An income statement is one of the big three financial statements a company prepares. This statement lists the sales revenue, cost of goods sold and operational expenses for the business. Traditionally, the information reported consists of the dollar amount for each line item as it appears in the general ledger. This presentation allows stakeholders to determine how well the company did using the capital from its cash account. A common-size income statement transforms these dollar amounts into percentages, with sales revenue being the divisor for all calculations.
Review the current income statement prepared under the traditional method.
Write a new income statement using the same format for the descriptive line items on the current statement. Do not include the dollar amounts for each line.
Mark sales revenue as 100 percent on the new common-size income statement.
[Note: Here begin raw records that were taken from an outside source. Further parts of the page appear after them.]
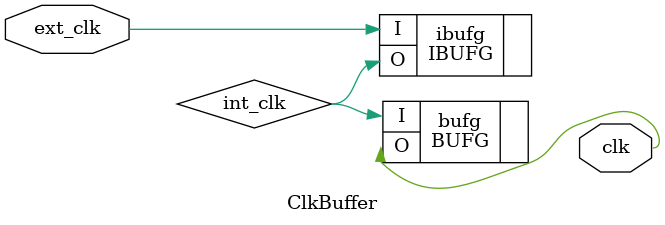
<source format=v>
`timescale 1ns / 1ps
module ClkBuffer(
	input ext_clk,
	output clk
    );
	 
	IBUFG ibufg(.I(ext_clk), .O(int_clk)); // map ext_clk to internal distributed clock bus
	BUFG bufg(.I(int_clk), .O(clk));

endmodule

</source>
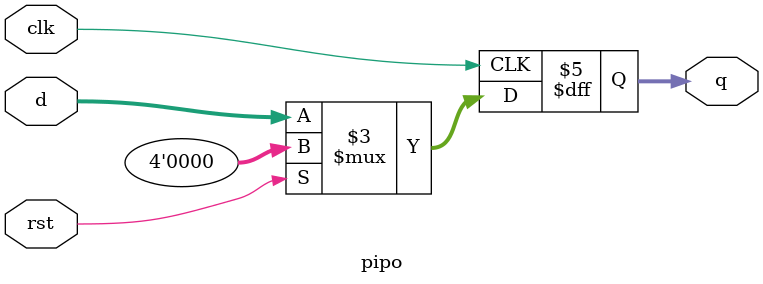
<source format=v>
module pipo(
  input [3:0]d,
  input clk,
  input rst,
  output reg [3:0]q);

  always@(posedge clk)begin

    if(rst)
      q<=4'b0000;
  else
    q<=d;
  end
  endmodule

</source>
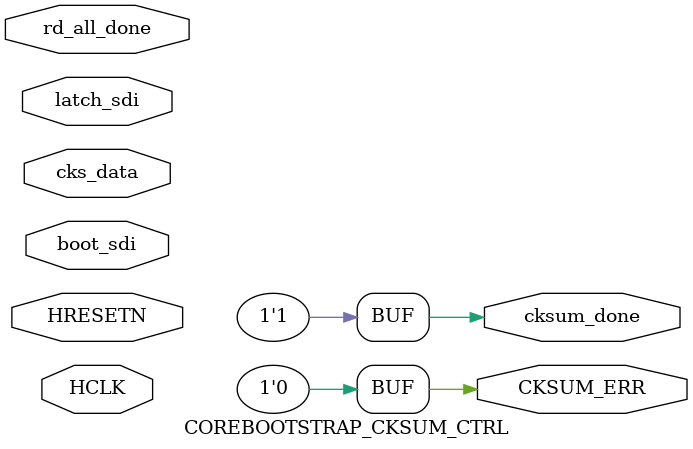
<source format=v>


// ********************************************************************/
// Microsemi Corporation Proprietary and Confidential
// Copyright 2016 Microsemi Corporation.  All rights reserved.
//
// ANY USE OR REDISTRIBUTION IN PART OR IN WHOLE MUST BE HANDLED IN
// ACCORDANCE WITH THE MICROSEMI LICENSE AGREEMENT AND MUST BE APPROVED
// IN ADVANCE IN WRITING.
//
// SVN Revision Information:
// SVN $Revision: 27880 $
// SVN $Date: 2016-11-18 00:25:39 +0000 (Fri, 18 Nov 2016) $
//
// Resolved SARs
// SAR      Date     Who   Description
// Notes:
//
//
// *********************************************************************/

/// Header_End <<<---


/// I/O_Start --->>>

// - Initialise cksum on HRSETN.
// - Modify cksum as SDI data comes in.
// - Check cksum against cks_data when asked, and generate error as appropriate.

module COREBOOTSTRAP_CKSUM_CTRL( HCLK,
                   cks_data,
                   cksum_done,
                   latch_sdi,
                   HRESETN,
                   CKSUM_ERR,
                   boot_sdi,
                   rd_all_done );

parameter CKSUM_EN = 0; // Whether a checksum is to be calculated, based on copied bootcode, and compared against stored checksum.


// Port: Port_1

input          HCLK;           // AHB clock input - must be free-running after reset.
input [31:0]   cks_data;
output         cksum_done;
input          latch_sdi;     // Used to indicate times when new data is available to be used in generation of checksum.
                              // As checksum field can be anywhere in the data to be copied, this signal will be supressed 
                              // when the checksum field is being passed in.

// Port: Port_2

input          HRESETN;        // AHB reset output, active low.  May be used as a general system reset.

// Port: Port_3

output         CKSUM_ERR;      // Checksum error resulting from the checksum read from SPI flash not matching a checksum of the data read from SPI. Checksum not supported in initial release.

// Port: Port_4

input          boot_sdi;
input          rd_all_done;



/// I/O_End <<<---


assign CKSUM_ERR = 1'b0;  // Defaulting to low for now. Used to indicate a CKSUM_ERR to AHB_WRITER.
assign cksum_done = 1'b1; // Defaulting high for now. Used to indicate to AHB_WRITER that checksum is now calculated.





endmodule


</source>
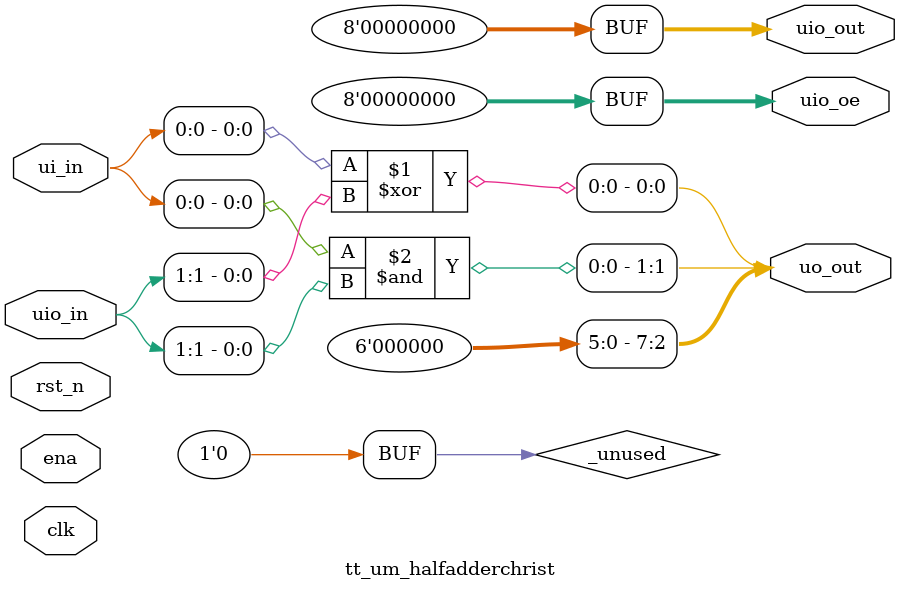
<source format=v>
/*
 * Copyright (c) 2024 Your Name
 * SPDX-License-Identifier: Apache-2.0
 */

`default_nettype none

module tt_um_halfadderchrist (
    input  wire [7:0] ui_in,    // Dedicated inputs
    output wire [7:0] uo_out,   // Dedicated outputs
    input  wire [7:0] uio_in,   // IOs: Input path
    output wire [7:0] uio_out,  // IOs: Output path
    output wire [7:0] uio_oe,   // IOs: Enable path (active high: 0=input, 1=output)
    input  wire       ena,      // always 1 when the design is powered, so you can ignore it
    input  wire       clk,      // clock
    input  wire       rst_n     // reset_n - low to reset
);

  // All output pins must be assigned. If not used, assign to 0.
 // assign uo_out = ui_in + uio_in;  // Example: ou_out is the sum of ui_in and uio_in
    assign uo_out[0] = ui_in[0]^uio_in[1];
    assign uo_out[1] = ui_in[0]&uio_in[1];
  assign uio_out = 0;
  assign uio_oe  = 0;
    assign uo_out[7:2]=6'b0;

  // List all unused inputs to prevent warnings
  wire _unused = &{ena, clk, rst_n, 1'b0};

endmodule

</source>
Divide each item on the traditional income statement by the total sales revenue from the same statement. For example, $100,000 in sales and $60,000 in cost of goods sold indicates that COGS represents 60 percent of total sales revenue.
Write each percentage for divided line items onto the common-size income statement.
Check your work by adding up each percentage listed beneath sales revenue. The total should come to 100 percent.
Subtotals may be present on a common-size income statement. For example, subtracting the COGS percentage from sales leaves the gross profit percentage. Totaling all operating expenses and deducting this figure from the gross profit percentage results in an operating profit percentage.